What needs to be done: Transcribe every entry below word for word, but skip the pictures.

*** Opening of Data to examine ***

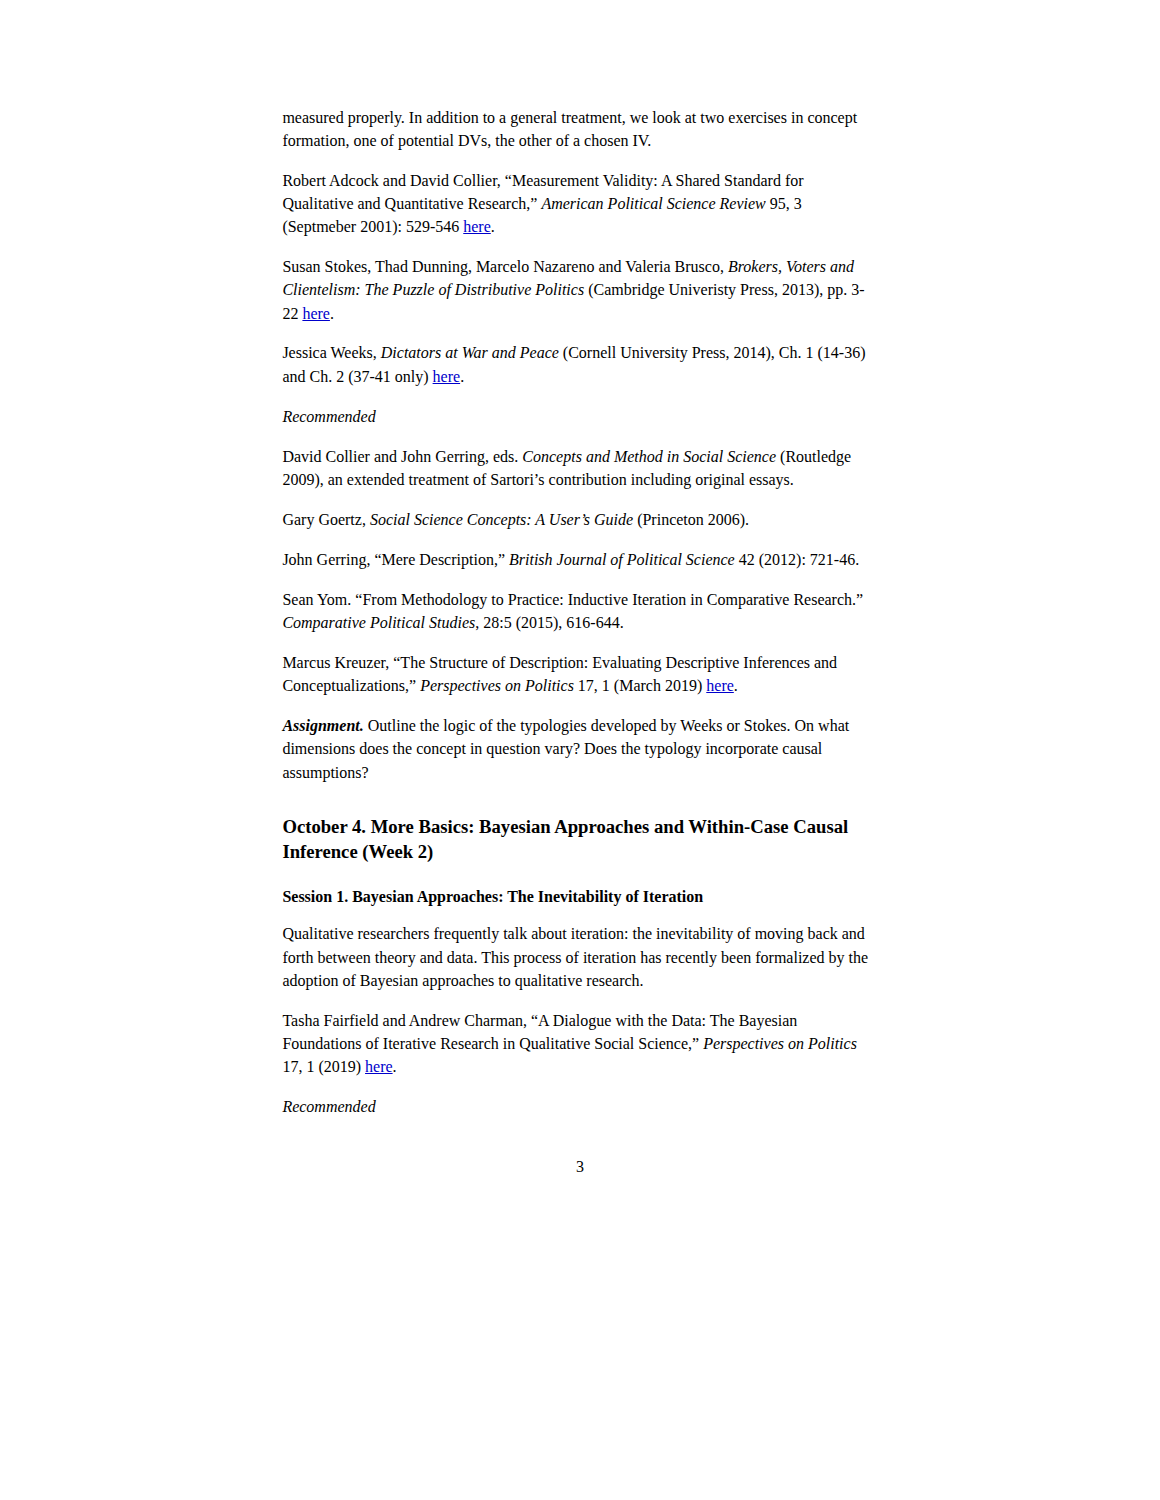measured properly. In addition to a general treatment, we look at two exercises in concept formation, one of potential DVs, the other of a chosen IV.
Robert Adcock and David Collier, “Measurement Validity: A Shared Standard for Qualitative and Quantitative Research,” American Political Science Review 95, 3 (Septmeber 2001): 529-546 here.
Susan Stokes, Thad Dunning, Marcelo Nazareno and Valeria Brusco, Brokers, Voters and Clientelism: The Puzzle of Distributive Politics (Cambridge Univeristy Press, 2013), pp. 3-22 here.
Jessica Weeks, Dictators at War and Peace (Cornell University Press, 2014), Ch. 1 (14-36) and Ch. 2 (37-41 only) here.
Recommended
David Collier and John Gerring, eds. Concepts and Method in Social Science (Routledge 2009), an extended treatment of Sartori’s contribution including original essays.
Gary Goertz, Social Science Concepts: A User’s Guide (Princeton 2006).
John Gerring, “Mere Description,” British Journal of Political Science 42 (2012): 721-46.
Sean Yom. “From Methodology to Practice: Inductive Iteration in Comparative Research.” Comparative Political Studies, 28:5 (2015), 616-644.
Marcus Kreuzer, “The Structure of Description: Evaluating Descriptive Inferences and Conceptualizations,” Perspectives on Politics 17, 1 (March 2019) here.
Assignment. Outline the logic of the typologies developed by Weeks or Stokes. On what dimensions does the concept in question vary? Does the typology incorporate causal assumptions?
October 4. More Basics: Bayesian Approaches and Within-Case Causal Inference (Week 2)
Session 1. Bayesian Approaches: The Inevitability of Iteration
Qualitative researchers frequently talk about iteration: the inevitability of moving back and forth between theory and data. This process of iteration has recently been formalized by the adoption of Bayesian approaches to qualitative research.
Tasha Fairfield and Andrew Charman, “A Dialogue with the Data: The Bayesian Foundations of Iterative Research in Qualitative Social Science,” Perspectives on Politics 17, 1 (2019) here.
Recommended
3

*** Close of Data to examine ***

Finished exercise:
measured properly. In addition to a general treatment, we look at two exercises in concept formation, one of potential DVs, the other of a chosen IV.
Robert Adcock and David Collier, “Measurement Validity: A Shared Standard for Qualitative and Quantitative Research,” American Political Science Review 95, 3 (Septmeber 2001): 529-546 here.
Susan Stokes, Thad Dunning, Marcelo Nazareno and Valeria Brusco, Brokers, Voters and Clientelism: The Puzzle of Distributive Politics (Cambridge Univeristy Press, 2013), pp. 3-22 here.
Jessica Weeks, Dictators at War and Peace (Cornell University Press, 2014), Ch. 1 (14-36) and Ch. 2 (37-41 only) here.
Recommended
David Collier and John Gerring, eds. Concepts and Method in Social Science (Routledge 2009), an extended treatment of Sartori’s contribution including original essays.
Gary Goertz, Social Science Concepts: A User’s Guide (Princeton 2006).
John Gerring, “Mere Description,” British Journal of Political Science 42 (2012): 721-46.
Sean Yom. “From Methodology to Practice: Inductive Iteration in Comparative Research.” Comparative Political Studies, 28:5 (2015), 616-644.
Marcus Kreuzer, “The Structure of Description: Evaluating Descriptive Inferences and Conceptualizations,” Perspectives on Politics 17, 1 (March 2019) here.
Assignment. Outline the logic of the typologies developed by Weeks or Stokes. On what dimensions does the concept in question vary? Does the typology incorporate causal assumptions?
October 4. More Basics: Bayesian Approaches and Within-Case Causal Inference (Week 2)
Session 1. Bayesian Approaches: The Inevitability of Iteration
Qualitative researchers frequently talk about iteration: the inevitability of moving back and forth between theory and data. This process of iteration has recently been formalized by the adoption of Bayesian approaches to qualitative research.
Tasha Fairfield and Andrew Charman, “A Dialogue with the Data: The Bayesian Foundations of Iterative Research in Qualitative Social Science,” Perspectives on Politics 17, 1 (2019) here.
Recommended
3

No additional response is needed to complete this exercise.